- READING TEXT:
▼
The issue isn't with the candidate it's with the application of the candidate. You've presented two different things as the same. The initial screening process at many companies is pretty deterministic, based on fixed inputs in the person's application, and so can somewhat be easily gamed unless it is continually refined by engineering leadership to counteract some of the dynamics I mentioned by those who basically make a living trying to get all of their students through these screens.

If there is a sufficient correlation between radically underqualified candidates passing the initial screens due to their applications being (retrospectively) designed by the coding boot camp to do so, then it's reasonable to assume applications from those boot camps contain basically no real signal, and so really don't say much one way or another about the candidate's technical skills. In general, interviewing people is costly, and so with minimal signal you'll just say "no."

On the other hand, if there is no coding boot camp on the resume, there's no reason to believe the person's resume, github profile, etc, has been hand crafted by domain experts around passing technical job screens. You can much more likely take it at face value. So, that is why my honest advice at this time is to leave it off, because you are probably doing more harm than good. (This doesn't mean remove the work from your github or wipe the knowledge you had from your brain, just don't put it there because it may be sending a negative signal, regardless of your own merit.)

Once the person is in the door for an interview or the job their application is, generally speaking, not very relevant at that point vs their actual abilities to get the job done and work well on the team.
▲
- SUPPLIED INFORMATION:
▼
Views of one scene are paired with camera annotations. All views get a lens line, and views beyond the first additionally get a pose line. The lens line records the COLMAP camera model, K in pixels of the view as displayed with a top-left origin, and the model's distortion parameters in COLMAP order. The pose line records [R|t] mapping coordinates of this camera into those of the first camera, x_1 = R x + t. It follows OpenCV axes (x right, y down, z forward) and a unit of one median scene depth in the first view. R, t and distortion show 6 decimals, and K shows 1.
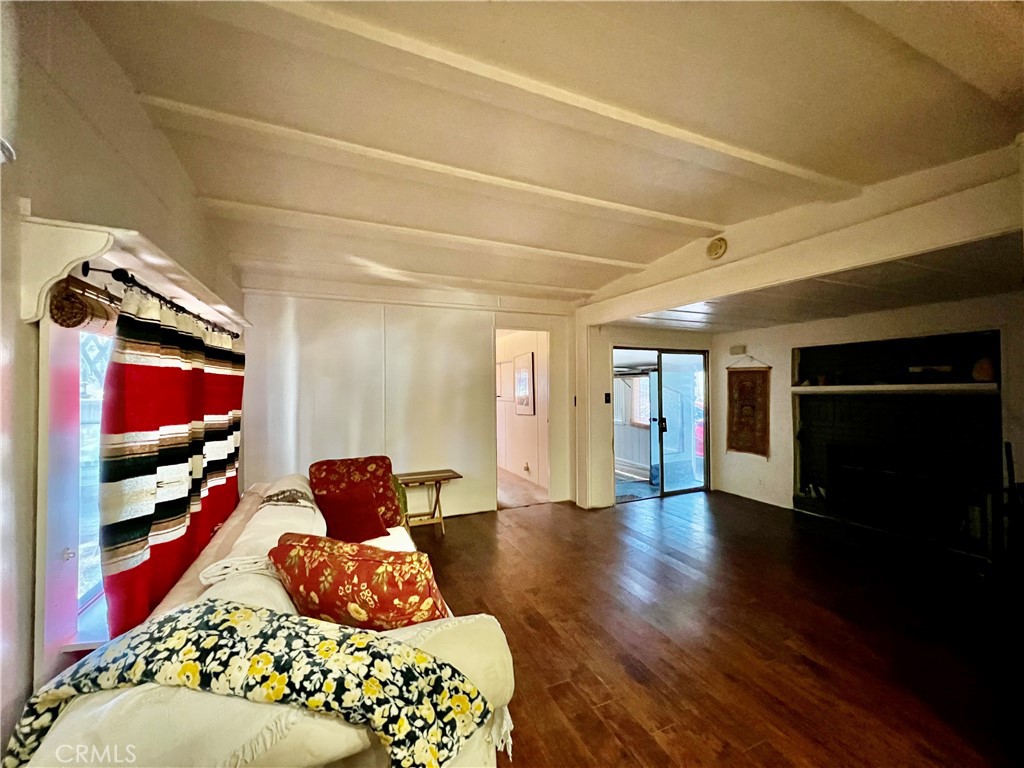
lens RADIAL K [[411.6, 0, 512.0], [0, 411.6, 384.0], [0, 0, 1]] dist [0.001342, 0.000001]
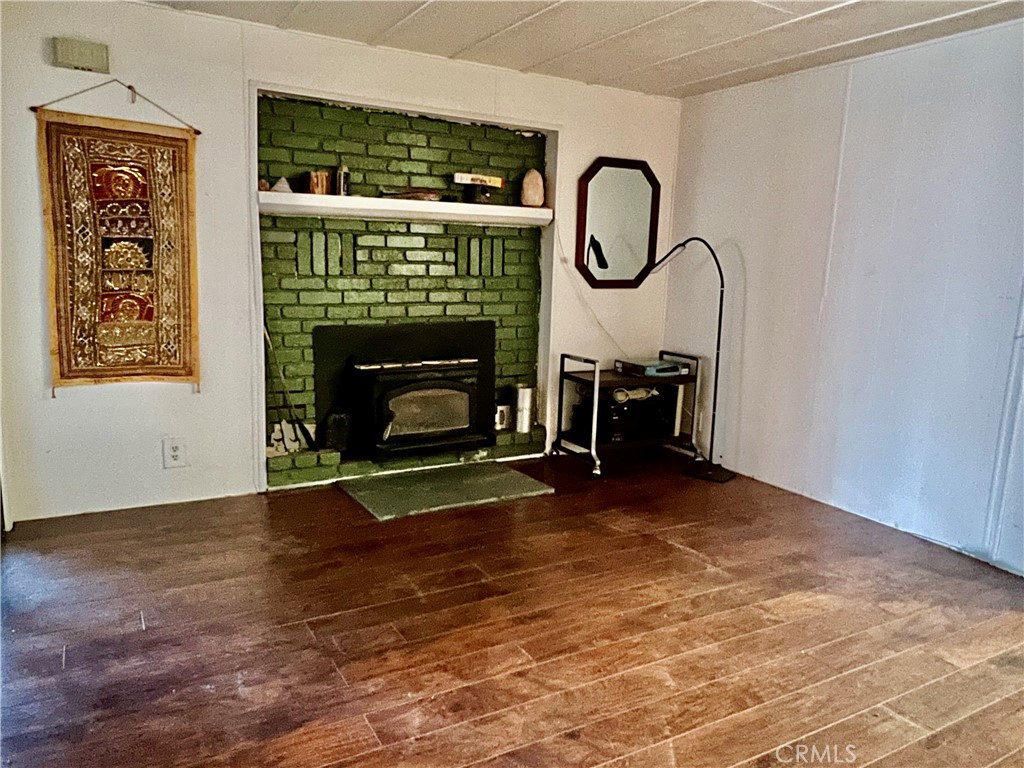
▲
- WHAT IS EXPECTED: Reproduce word for word the part of the text on coding boot camps in job applications that begins with the words containing "On the other" and ends with "on the team.". None of the material has any bearing on what follows.

- ANSWER SPACE:
On the other hand, if there is no coding boot camp on the resume, there's no reason to believe the person's resume, github profile, etc, has been hand crafted by domain experts around passing technical job screens. You can much more likely take it at face value. So, that is why my honest advice at this time is to leave it off, because you are probably doing more harm than good. (This doesn't mean remove the work from your github or wipe the knowledge you had from your brain, just don't put it there because it may be sending a negative signal, regardless of your own merit.)

Once the person is in the door for an interview or the job their application is, generally speaking, not very relevant at that point vs their actual abilities to get the job done and work well on the team.